Unloading stations 195A, 195B are positioned close to each other to facilitate unloading from both stations with minimal adjustment.

Selection of unloading stations can be done between batches or during batches, where the same type of units are used for different end uses, and the control system is able to track loaded units, minus those that failed and were marked for rework, so that Signals when bins or lifts/cassettes need to be unloaded.

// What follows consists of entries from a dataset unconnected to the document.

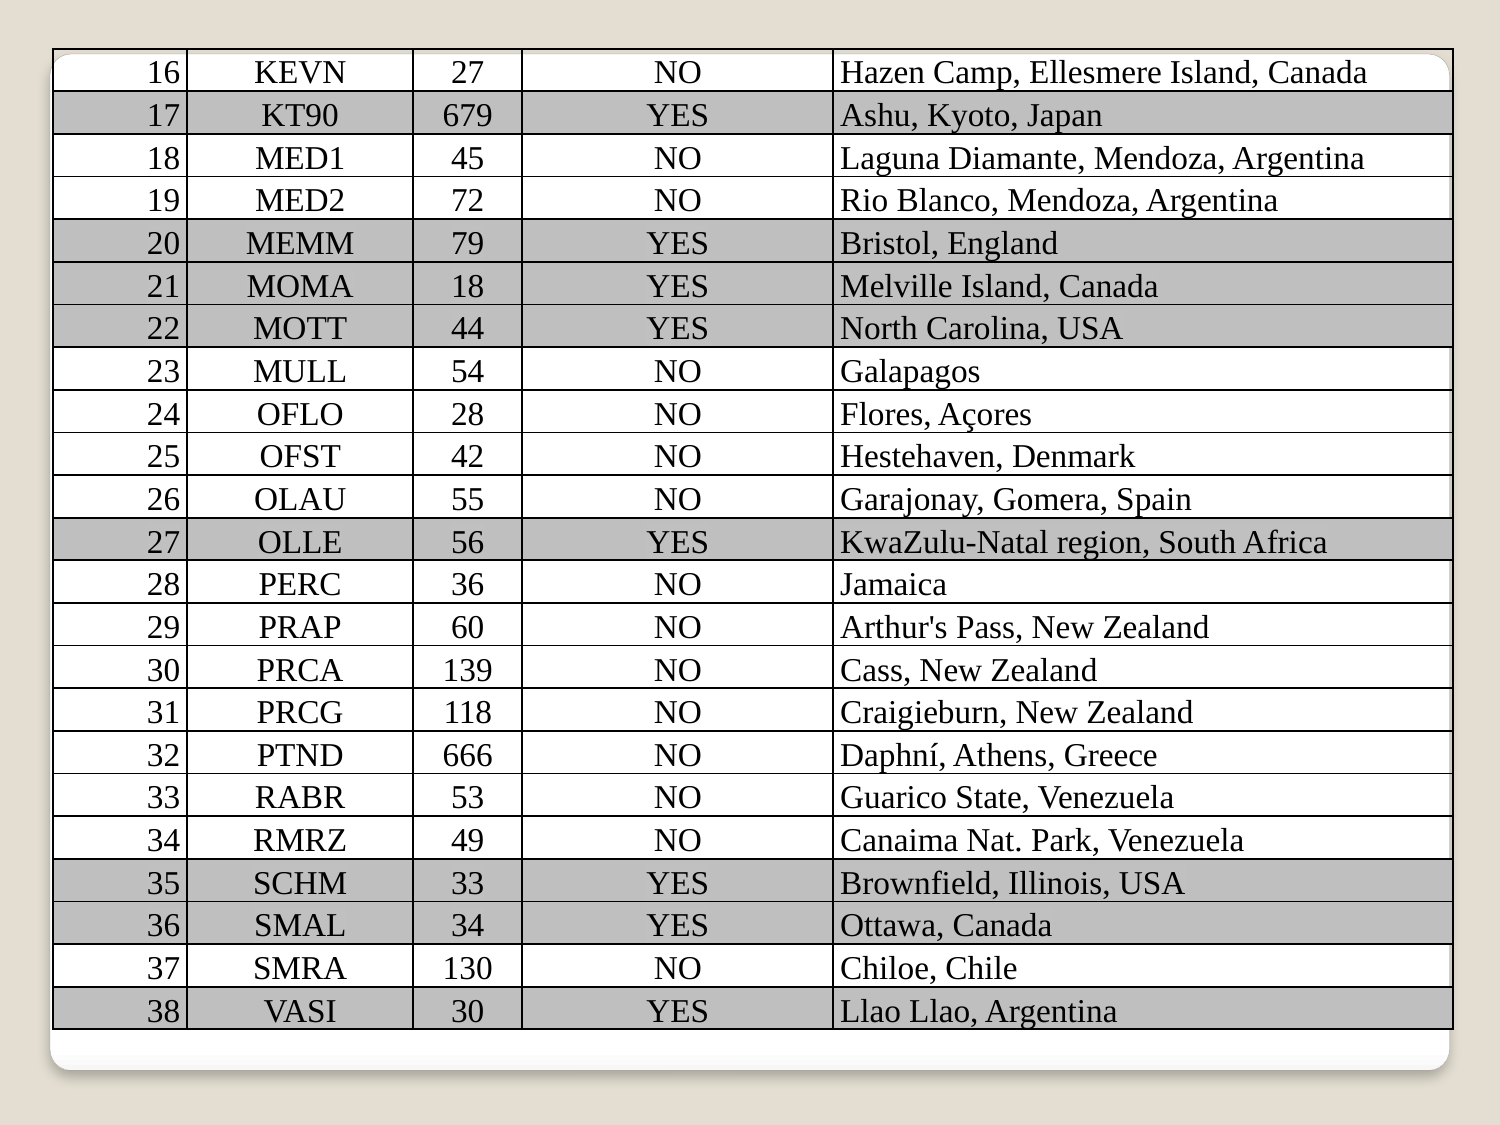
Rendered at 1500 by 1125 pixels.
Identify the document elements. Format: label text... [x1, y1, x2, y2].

table_cell Laguna Diamante, Mendoza, Argentina [834, 135, 1452, 176]
table_cell North Carolina, USA [834, 305, 1452, 346]
table_cell PRCG [188, 689, 412, 730]
table_cell 60 [414, 604, 521, 645]
table_cell 79 [414, 220, 521, 261]
table_cell 34 [414, 902, 521, 943]
table_cell 19 [54, 177, 186, 218]
table_cell YES [523, 902, 832, 943]
table_cell 44 [414, 305, 521, 346]
table_cell NO [523, 774, 832, 815]
table_cell NO [523, 348, 832, 389]
table_cell 30 [54, 646, 186, 687]
table_cell MED2 [188, 177, 412, 218]
table_cell VASI [188, 988, 412, 1028]
table_cell MOTT [188, 305, 412, 346]
table_cell KwaZulu-Natal region, South Africa [834, 519, 1452, 559]
table_cell Melville Island, Canada [834, 263, 1452, 304]
table_cell NO [523, 476, 832, 517]
table_cell PTND [188, 732, 412, 773]
table_cell 28 [414, 391, 521, 432]
table_cell 54 [414, 348, 521, 389]
table_cell NO [523, 604, 832, 645]
table_cell Garajonay, Gomera, Spain [834, 476, 1452, 517]
table_header 16 [54, 50, 186, 90]
table_cell Jamaica [834, 561, 1452, 602]
table_cell 29 [54, 604, 186, 645]
table_cell Galapagos [834, 348, 1452, 389]
table_cell 38 [54, 988, 186, 1028]
table_cell SMRA [188, 945, 412, 986]
table_cell 18 [54, 135, 186, 176]
table_cell 33 [54, 774, 186, 815]
table_cell NO [523, 945, 832, 986]
table_cell Bristol, England [834, 220, 1452, 261]
table_cell 25 [54, 433, 186, 474]
table_cell 49 [414, 817, 521, 858]
table_cell 20 [54, 220, 186, 261]
table_cell Arthur's Pass, New Zealand [834, 604, 1452, 645]
table_cell YES [523, 519, 832, 559]
table_cell MULL [188, 348, 412, 389]
table_cell 34 [54, 817, 186, 858]
table_cell NO [523, 732, 832, 773]
table_cell PRCA [188, 646, 412, 687]
table_cell NO [523, 817, 832, 858]
table_cell 26 [54, 476, 186, 517]
table_cell 45 [414, 135, 521, 176]
table_cell PRAP [188, 604, 412, 645]
table_cell OFLO [188, 391, 412, 432]
table_cell Ottawa, Canada [834, 902, 1452, 943]
table_header NO [523, 50, 832, 90]
table_cell NO [523, 646, 832, 687]
table_cell 35 [54, 860, 186, 901]
table_cell Hestehaven, Denmark [834, 433, 1452, 474]
table_cell MEMM [188, 220, 412, 261]
table_cell SCHM [188, 860, 412, 901]
table_cell Flores, Açores [834, 391, 1452, 432]
table_cell YES [523, 988, 832, 1028]
table_cell 36 [54, 902, 186, 943]
table_cell 22 [54, 305, 186, 346]
table_cell OLAU [188, 476, 412, 517]
table_cell 679 [414, 92, 521, 133]
table_cell Chiloe, Chile [834, 945, 1452, 986]
table_cell YES [523, 860, 832, 901]
table_cell MOMA [188, 263, 412, 304]
table_cell SMAL [188, 902, 412, 943]
table_cell Guarico State, Venezuela [834, 774, 1452, 815]
table_cell NO [523, 561, 832, 602]
table_cell 53 [414, 774, 521, 815]
table_header Hazen Camp, Ellesmere Island, Canada [834, 50, 1452, 90]
table_cell Brownfield, Illinois, USA [834, 860, 1452, 901]
table_cell MED1 [188, 135, 412, 176]
table_cell 28 [54, 561, 186, 602]
table_cell NO [523, 177, 832, 218]
table_cell NO [523, 391, 832, 432]
table_cell RABR [188, 774, 412, 815]
table_cell 30 [414, 988, 521, 1028]
table_cell 21 [54, 263, 186, 304]
table_cell 56 [414, 519, 521, 559]
table_cell OFST [188, 433, 412, 474]
table_cell 37 [54, 945, 186, 986]
table_cell Ashu, Kyoto, Japan [834, 92, 1452, 133]
table_header 27 [414, 50, 521, 90]
table_cell NO [523, 689, 832, 730]
table_cell PERC [188, 561, 412, 602]
table_cell 27 [54, 519, 186, 559]
table_cell 23 [54, 348, 186, 389]
table_cell RMRZ [188, 817, 412, 858]
table_cell KT90 [188, 92, 412, 133]
table_cell NO [523, 433, 832, 474]
table_cell NO [523, 135, 832, 176]
table_cell YES [523, 92, 832, 133]
table_cell 42 [414, 433, 521, 474]
table_cell YES [523, 305, 832, 346]
table_cell Canaima Nat. Park, Venezuela [834, 817, 1452, 858]
table_cell OLLE [188, 519, 412, 559]
table_cell 55 [414, 476, 521, 517]
table_cell 72 [414, 177, 521, 218]
table_header KEVN [188, 50, 412, 90]
table_cell Craigieburn, New Zealand [834, 689, 1452, 730]
table_cell 33 [414, 860, 521, 901]
table_cell Cass, New Zealand [834, 646, 1452, 687]
table_cell 17 [54, 92, 186, 133]
table_cell YES [523, 263, 832, 304]
table_cell 36 [414, 561, 521, 602]
table_cell 666 [414, 732, 521, 773]
table_cell Rio Blanco, Mendoza, Argentina [834, 177, 1452, 218]
table_cell 31 [54, 689, 186, 730]
table_cell 24 [54, 391, 186, 432]
table_cell 32 [54, 732, 186, 773]
table_cell YES [523, 220, 832, 261]
table_cell Llao Llao, Argentina [834, 988, 1452, 1028]
table_cell 18 [414, 263, 521, 304]
table_cell 139 [414, 646, 521, 687]
table_cell Daphní, Athens, Greece [834, 732, 1452, 773]
table_cell 118 [414, 689, 521, 730]
table_cell 130 [414, 945, 521, 986]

5:Device 10:Loader 12: Cutting section 15: Processor 18: Cassette loading box 20:Loading station 25:Frame turntable 35:Camera 40: Frame Picker 45,50:Chuck 47: Cutting Giant 48: Alignment detection device 55: Entering orbit 60: Bulk unit picker 65: Cleaning box 70: Dry block 80: First network block 86,102:Double track 90: Guide plate 95: free block 100: Second network block 140,145,150: End box 142,147,152:Pallet 155: Unqualified box 160:Aligner 165: Side detection unit 170: Fixture 175:Wafer loading picker 180:Workbench 185: Guide rail 190: Wafer ring unloading 195A, 195B: Unload section

This facilitates further explanation of the invention with respect to the accompanying drawings illustrating possible configurations of the invention. Other configurations of the invention are possible, and therefore the particularity of the drawings should not be construed as replacing the generality of the foregoing description of the invention. Figure 1 is a system plan view according to a specific embodiment of the present invention, and; Figure 2 is a processing flow chart according to a specific embodiment of the present invention.

5:Device

10:Loader

12: Cutting section

15: Processor

18: Cassette loading box

20:Loading station

25:Frame turntable

35:Camera

40: Frame Picker

45,50:Chuck

47: Cutting Giant

48: Alignment detection device

55: Entering orbit

60: Bulk unit picker

65: Cleaning box

70: Dry block

80: First network block

86,102:Double track

90: Guide plate

95: free block

100: Second network block

140,145,150: End box

142,147,152:Pallet

155: Unqualified box

160:Aligner

165: Side detection unit

170: Fixture

175:Wafer loading picker

180:Workbench

185: Guide rail

190: Wafer ring unloading

195A, 195B: Unload section

Claims (11)

A system for unloading integrated circuit (IC) units, the system includes: a first and second unloading station; a delivery system arranged to deposit the IC units in the first or second unloading station, and; A control system that determines which unloading station each IC unit will be deposited at. The system of claim 1, wherein the control system is arranged to make the determination based on predetermined criteria. The system of claim 1 or 2 further includes a detection system, wherein the delivery system is arranged to pass the IC unit through the detection system before depositing it at the first or second unloading station. The system of claim 3, wherein the detection system is arranged to identify unqualified IC units, and the delivery system is arranged to place unqualified IC units in unqualified bins before the unloading stations. The system of any one of claims 1 to 4, wherein the first loading station is arranged to unload the IC units to a JEDEC IC tray. The system of any one of claims 1 to 5, wherein the second loading station is arranged to unload the IC units to the wafer ring. A method of unloading integrated circuit (IC) units to a first or second unloading station, the method includes the steps: Determine which unloading station each IC unit will be stored at, and then; Store the IC units at selected unloading stations. The method of claim 7 further includes a step of testing the IC units before the placing step. The method of claim 8, wherein the detection step includes identifying unqualified IC units; It also includes the step of placing the unqualified IC units into a unqualified box before the placing step. The method of any one of claims 7 to 9 further includes the step of unloading the unit placed in the first unloading station to the JEDEC IC tray. The method of any one of claims 7 to 10 further includes the step of unloading the unit placed in the first unloading station to the wafer ring.